● **Your instructions**:
Down to the last line below, give the listing again exactly.
*** The input Section Begins ***
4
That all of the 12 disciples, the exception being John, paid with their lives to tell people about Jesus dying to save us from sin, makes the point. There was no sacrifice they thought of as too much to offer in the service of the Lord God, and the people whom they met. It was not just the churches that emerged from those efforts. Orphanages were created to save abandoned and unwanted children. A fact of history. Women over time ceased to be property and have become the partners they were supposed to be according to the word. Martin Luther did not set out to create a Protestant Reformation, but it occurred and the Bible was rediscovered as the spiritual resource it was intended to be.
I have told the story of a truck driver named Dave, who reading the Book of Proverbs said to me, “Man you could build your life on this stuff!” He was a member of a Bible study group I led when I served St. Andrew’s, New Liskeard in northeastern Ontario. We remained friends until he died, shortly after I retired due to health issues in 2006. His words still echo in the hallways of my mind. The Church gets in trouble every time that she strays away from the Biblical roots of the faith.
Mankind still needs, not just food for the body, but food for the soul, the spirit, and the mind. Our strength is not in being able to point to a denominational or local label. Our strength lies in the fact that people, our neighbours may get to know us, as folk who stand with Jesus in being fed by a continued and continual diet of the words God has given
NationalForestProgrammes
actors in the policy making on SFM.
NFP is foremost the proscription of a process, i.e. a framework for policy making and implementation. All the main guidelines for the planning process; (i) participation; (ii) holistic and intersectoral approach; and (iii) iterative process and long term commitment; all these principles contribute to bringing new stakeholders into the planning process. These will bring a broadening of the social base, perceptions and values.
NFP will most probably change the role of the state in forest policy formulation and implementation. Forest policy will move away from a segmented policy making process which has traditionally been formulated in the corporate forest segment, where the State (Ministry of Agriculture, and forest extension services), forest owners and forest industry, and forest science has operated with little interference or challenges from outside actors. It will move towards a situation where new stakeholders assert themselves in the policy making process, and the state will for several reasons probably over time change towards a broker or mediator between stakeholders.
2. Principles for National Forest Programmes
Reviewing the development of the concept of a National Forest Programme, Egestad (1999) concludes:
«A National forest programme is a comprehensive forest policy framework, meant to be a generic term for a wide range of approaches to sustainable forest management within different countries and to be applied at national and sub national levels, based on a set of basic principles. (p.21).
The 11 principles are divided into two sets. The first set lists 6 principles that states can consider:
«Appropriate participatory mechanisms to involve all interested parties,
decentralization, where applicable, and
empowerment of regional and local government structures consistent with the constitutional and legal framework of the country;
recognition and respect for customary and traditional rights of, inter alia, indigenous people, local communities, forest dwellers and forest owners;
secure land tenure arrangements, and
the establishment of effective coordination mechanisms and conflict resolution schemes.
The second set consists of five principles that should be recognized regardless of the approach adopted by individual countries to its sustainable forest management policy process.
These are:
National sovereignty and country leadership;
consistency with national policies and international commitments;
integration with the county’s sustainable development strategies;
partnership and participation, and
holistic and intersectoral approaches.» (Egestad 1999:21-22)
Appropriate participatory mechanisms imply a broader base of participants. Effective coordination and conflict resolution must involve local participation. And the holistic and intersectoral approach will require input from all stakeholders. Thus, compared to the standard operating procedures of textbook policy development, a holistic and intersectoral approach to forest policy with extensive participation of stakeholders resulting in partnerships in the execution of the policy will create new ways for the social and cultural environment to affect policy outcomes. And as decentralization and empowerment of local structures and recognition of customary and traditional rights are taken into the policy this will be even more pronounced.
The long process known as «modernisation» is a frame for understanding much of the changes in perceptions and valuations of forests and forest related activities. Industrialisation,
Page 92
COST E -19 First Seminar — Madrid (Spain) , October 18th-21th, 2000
*** The input Section Ends ***
● **Answer box**:
4
That all of the 12 disciples, the exception being John, paid with their lives to tell people about Jesus dying to save us from sin, makes the point. There was no sacrifice they thought of as too much to offer in the service of the Lord God, and the people whom they met. It was not just the churches that emerged from those efforts. Orphanages were created to save abandoned and unwanted children. A fact of history. Women over time ceased to be property and have become the partners they were supposed to be according to the word. Martin Luther did not set out to create a Protestant Reformation, but it occurred and the Bible was rediscovered as the spiritual resource it was intended to be.
I have told the story of a truck driver named Dave, who reading the Book of Proverbs said to me, “Man you could build your life on this stuff!” He was a member of a Bible study group I led when I served St. Andrew’s, New Liskeard in northeastern Ontario. We remained friends until he died, shortly after I retired due to health issues in 2006. His words still echo in the hallways of my mind. The Church gets in trouble every time that she strays away from the Biblical roots of the faith.
Mankind still needs, not just food for the body, but food for the soul, the spirit, and the mind. Our strength is not in being able to point to a denominational or local label. Our strength lies in the fact that people, our neighbours may get to know us, as folk who stand with Jesus in being fed by a continued and continual diet of the words God has given
NationalForestProgrammes
actors in the policy making on SFM.
NFP is foremost the proscription of a process, i.e. a framework for policy making and implementation. All the main guidelines for the planning process; (i) participation; (ii) holistic and intersectoral approach; and (iii) iterative process and long term commitment; all these principles contribute to bringing new stakeholders into the planning process. These will bring a broadening of the social base, perceptions and values.
NFP will most probably change the role of the state in forest policy formulation and implementation. Forest policy will move away from a segmented policy making process which has traditionally been formulated in the corporate forest segment, where the State (Ministry of Agriculture, and forest extension services), forest owners and forest industry, and forest science has operated with little interference or challenges from outside actors. It will move towards a situation where new stakeholders assert themselves in the policy making process, and the state will for several reasons probably over time change towards a broker or mediator between stakeholders.
2. Principles for National Forest Programmes
Reviewing the development of the concept of a National Forest Programme, Egestad (1999) concludes:
«A National forest programme is a comprehensive forest policy framework, meant to be a generic term for a wide range of approaches to sustainable forest management within different countries and to be applied at national and sub national levels, based on a set of basic principles. (p.21).
The 11 principles are divided into two sets. The first set lists 6 principles that states can consider:
«Appropriate participatory mechanisms to involve all interested parties,
decentralization, where applicable, and
empowerment of regional and local government structures consistent with the constitutional and legal framework of the country;
recognition and respect for customary and traditional rights of, inter alia, indigenous people, local communities, forest dwellers and forest owners;
secure land tenure arrangements, and
the establishment of effective coordination mechanisms and conflict resolution schemes.
The second set consists of five principles that should be recognized regardless of the approach adopted by individual countries to its sustainable forest management policy process.
These are:
National sovereignty and country leadership;
consistency with national policies and international commitments;
integration with the county’s sustainable development strategies;
partnership and participation, and
holistic and intersectoral approaches.» (Egestad 1999:21-22)
Appropriate participatory mechanisms imply a broader base of participants. Effective coordination and conflict resolution must involve local participation. And the holistic and intersectoral approach will require input from all stakeholders. Thus, compared to the standard operating procedures of textbook policy development, a holistic and intersectoral approach to forest policy with extensive participation of stakeholders resulting in partnerships in the execution of the policy will create new ways for the social and cultural environment to affect policy outcomes. And as decentralization and empowerment of local structures and recognition of customary and traditional rights are taken into the policy this will be even more pronounced.
The long process known as «modernisation» is a frame for understanding much of the changes in perceptions and valuations of forests and forest related activities. Industrialisation,
Page 92
COST E -19 First Seminar — Madrid (Spain) , October 18th-21th, 2000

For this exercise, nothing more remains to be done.